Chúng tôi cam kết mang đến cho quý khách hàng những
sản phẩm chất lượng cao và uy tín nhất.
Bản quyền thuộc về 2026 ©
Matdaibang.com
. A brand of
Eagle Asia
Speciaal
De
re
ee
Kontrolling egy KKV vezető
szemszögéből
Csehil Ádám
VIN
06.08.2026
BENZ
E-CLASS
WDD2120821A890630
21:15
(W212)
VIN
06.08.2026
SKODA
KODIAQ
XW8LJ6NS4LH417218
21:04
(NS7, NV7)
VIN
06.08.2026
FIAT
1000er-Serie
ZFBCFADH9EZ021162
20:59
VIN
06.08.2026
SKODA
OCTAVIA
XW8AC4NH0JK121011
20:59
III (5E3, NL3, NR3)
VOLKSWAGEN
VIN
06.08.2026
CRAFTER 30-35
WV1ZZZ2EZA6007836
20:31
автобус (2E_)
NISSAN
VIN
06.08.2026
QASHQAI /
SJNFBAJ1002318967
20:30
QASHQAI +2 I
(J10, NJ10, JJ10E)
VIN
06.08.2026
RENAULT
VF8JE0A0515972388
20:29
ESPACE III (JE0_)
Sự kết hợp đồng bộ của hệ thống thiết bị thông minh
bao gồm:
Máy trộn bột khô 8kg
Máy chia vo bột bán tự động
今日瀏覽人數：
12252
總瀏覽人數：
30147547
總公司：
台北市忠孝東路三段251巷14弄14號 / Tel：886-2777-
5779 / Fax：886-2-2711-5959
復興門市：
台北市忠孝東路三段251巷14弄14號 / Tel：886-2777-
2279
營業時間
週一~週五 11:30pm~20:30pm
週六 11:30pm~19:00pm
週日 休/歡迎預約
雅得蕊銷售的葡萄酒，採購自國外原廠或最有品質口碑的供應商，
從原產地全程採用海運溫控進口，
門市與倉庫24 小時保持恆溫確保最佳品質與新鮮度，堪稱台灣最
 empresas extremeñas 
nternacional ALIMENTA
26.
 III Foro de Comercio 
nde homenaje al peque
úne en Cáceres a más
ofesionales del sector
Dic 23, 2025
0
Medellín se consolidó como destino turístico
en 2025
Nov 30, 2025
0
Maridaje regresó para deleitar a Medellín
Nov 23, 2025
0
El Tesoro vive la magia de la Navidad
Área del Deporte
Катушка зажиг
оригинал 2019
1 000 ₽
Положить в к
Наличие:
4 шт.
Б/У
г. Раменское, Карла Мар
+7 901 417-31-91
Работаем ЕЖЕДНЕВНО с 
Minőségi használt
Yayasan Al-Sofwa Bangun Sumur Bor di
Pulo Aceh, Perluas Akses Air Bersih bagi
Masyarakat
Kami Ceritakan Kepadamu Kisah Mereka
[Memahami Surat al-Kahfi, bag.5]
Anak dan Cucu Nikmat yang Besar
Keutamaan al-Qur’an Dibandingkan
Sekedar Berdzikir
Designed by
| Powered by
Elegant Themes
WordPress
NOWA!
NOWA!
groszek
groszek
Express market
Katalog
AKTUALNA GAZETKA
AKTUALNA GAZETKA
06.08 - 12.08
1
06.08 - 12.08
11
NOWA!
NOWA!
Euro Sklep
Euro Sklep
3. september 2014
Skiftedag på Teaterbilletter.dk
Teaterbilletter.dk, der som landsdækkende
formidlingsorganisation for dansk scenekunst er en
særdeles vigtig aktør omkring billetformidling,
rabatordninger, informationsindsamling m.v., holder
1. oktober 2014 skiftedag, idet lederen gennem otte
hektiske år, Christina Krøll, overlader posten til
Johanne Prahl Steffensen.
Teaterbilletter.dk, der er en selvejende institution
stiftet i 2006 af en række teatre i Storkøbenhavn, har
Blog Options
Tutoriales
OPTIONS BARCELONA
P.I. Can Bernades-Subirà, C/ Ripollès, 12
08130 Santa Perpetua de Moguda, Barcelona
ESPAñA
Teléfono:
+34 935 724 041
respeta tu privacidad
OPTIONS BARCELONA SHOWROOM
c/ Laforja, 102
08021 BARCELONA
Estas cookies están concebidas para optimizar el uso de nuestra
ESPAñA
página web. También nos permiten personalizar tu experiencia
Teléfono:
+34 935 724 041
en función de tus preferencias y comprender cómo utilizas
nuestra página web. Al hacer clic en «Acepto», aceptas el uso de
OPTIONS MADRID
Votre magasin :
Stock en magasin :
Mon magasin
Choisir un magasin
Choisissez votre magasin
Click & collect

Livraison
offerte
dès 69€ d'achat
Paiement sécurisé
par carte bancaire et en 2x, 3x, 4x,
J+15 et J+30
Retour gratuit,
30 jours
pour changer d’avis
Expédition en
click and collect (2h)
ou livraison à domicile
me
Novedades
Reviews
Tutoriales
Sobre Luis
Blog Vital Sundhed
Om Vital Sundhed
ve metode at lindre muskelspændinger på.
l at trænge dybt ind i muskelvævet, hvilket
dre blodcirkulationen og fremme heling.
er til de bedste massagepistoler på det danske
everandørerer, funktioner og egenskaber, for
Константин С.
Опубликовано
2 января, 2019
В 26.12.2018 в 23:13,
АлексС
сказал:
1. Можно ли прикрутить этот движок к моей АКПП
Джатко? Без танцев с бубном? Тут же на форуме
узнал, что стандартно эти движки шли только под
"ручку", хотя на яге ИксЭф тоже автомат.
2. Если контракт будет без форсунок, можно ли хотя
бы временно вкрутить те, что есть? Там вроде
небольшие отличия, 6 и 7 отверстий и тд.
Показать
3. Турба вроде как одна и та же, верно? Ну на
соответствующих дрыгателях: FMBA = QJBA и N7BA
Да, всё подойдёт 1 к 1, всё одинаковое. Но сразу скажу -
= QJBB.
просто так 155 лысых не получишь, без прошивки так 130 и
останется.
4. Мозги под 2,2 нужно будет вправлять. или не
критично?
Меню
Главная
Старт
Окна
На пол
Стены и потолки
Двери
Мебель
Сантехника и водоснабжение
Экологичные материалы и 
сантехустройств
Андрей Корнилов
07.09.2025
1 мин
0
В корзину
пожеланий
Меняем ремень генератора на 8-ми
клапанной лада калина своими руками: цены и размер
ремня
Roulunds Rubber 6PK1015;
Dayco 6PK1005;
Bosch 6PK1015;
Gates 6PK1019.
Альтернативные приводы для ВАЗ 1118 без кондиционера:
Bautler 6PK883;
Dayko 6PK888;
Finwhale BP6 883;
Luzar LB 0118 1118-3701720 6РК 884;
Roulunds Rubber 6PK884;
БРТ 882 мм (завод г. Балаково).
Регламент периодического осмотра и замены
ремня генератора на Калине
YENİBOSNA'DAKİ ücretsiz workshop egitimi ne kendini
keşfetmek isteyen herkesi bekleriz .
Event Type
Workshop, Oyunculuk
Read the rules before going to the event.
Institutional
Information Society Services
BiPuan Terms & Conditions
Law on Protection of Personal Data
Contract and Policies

■ The problem ■
Please set down exactly the lines running from the one with "клапанной лада калина" to the last line of the entries above, both of them included, and no others.

■ Response to the task ■
клапанной лада калина своими руками: цены и размер
ремня
Roulunds Rubber 6PK1015;
Dayco 6PK1005;
Bosch 6PK1015;
Gates 6PK1019.
Альтернативные приводы для ВАЗ 1118 без кондиционера:
Bautler 6PK883;
Dayko 6PK888;
Finwhale BP6 883;
Luzar LB 0118 1118-3701720 6РК 884;
Roulunds Rubber 6PK884;
БРТ 882 мм (завод г. Балаково).
Регламент периодического осмотра и замены
ремня генератора на Калине
YENİBOSNA'DAKİ ücretsiz workshop egitimi ne kendini
keşfetmek isteyen herkesi bekleriz .
Event Type
Workshop, Oyunculuk
Read the rules before going to the event.
Institutional
Information Society Services
BiPuan Terms & Conditions
Law on Protection of Personal Data
Contract and Policies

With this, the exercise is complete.